Document layout analysis data
════════════════

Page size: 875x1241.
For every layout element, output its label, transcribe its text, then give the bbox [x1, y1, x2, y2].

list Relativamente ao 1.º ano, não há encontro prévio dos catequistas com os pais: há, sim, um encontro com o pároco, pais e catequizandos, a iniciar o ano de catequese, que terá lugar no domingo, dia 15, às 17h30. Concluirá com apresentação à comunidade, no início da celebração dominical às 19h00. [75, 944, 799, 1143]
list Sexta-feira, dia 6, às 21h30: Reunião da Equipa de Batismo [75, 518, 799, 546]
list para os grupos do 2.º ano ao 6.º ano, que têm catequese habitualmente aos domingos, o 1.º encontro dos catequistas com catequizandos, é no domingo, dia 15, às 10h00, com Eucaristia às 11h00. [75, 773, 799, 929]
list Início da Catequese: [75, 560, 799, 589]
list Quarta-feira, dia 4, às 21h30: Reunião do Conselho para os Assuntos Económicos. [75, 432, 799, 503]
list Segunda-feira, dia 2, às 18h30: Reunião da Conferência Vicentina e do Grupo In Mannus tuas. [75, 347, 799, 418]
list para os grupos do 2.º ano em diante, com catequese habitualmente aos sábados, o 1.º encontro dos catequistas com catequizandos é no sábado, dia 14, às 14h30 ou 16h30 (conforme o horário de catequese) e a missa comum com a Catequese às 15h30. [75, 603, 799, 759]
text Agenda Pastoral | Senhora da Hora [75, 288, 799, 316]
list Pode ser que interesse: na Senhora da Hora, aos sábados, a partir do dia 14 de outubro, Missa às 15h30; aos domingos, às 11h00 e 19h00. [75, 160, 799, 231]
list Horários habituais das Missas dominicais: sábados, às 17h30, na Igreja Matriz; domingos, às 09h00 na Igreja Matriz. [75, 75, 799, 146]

════════════════

▸ **WHAT THIS TASK INVOLVES**
Every line of the data must appear again in the answer, exactly as written.

▸ **RESPONSE BELOW**
Page size: 875x1241.
For every layout element, output its label, transcribe its text, then give the bbox [x1, y1, x2, y2].

list Relativamente ao 1.º ano, não há encontro prévio dos catequistas com os pais: há, sim, um encontro com o pároco, pais e catequizandos, a iniciar o ano de catequese, que terá lugar no domingo, dia 15, às 17h30. Concluirá com apresentação à comunidade, no início da celebração dominical às 19h00. [75, 944, 799, 1143]
list Sexta-feira, dia 6, às 21h30: Reunião da Equipa de Batismo [75, 518, 799, 546]
list para os grupos do 2.º ano ao 6.º ano, que têm catequese habitualmente aos domingos, o 1.º encontro dos catequistas com catequizandos, é no domingo, dia 15, às 10h00, com Eucaristia às 11h00. [75, 773, 799, 929]
list Início da Catequese: [75, 560, 799, 589]
list Quarta-feira, dia 4, às 21h30: Reunião do Conselho para os Assuntos Económicos. [75, 432, 799, 503]
list Segunda-feira, dia 2, às 18h30: Reunião da Conferência Vicentina e do Grupo In Mannus tuas. [75, 347, 799, 418]
list para os grupos do 2.º ano em diante, com catequese habitualmente aos sábados, o 1.º encontro dos catequistas com catequizandos é no sábado, dia 14, às 14h30 ou 16h30 (conforme o horário de catequese) e a missa comum com a Catequese às 15h30. [75, 603, 799, 759]
text Agenda Pastoral | Senhora da Hora [75, 288, 799, 316]
list Pode ser que interesse: na Senhora da Hora, aos sábados, a partir do dia 14 de outubro, Missa às 15h30; aos domingos, às 11h00 e 19h00. [75, 160, 799, 231]
list Horários habituais das Missas dominicais: sábados, às 17h30, na Igreja Matriz; domingos, às 09h00 na Igreja Matriz. [75, 75, 799, 146]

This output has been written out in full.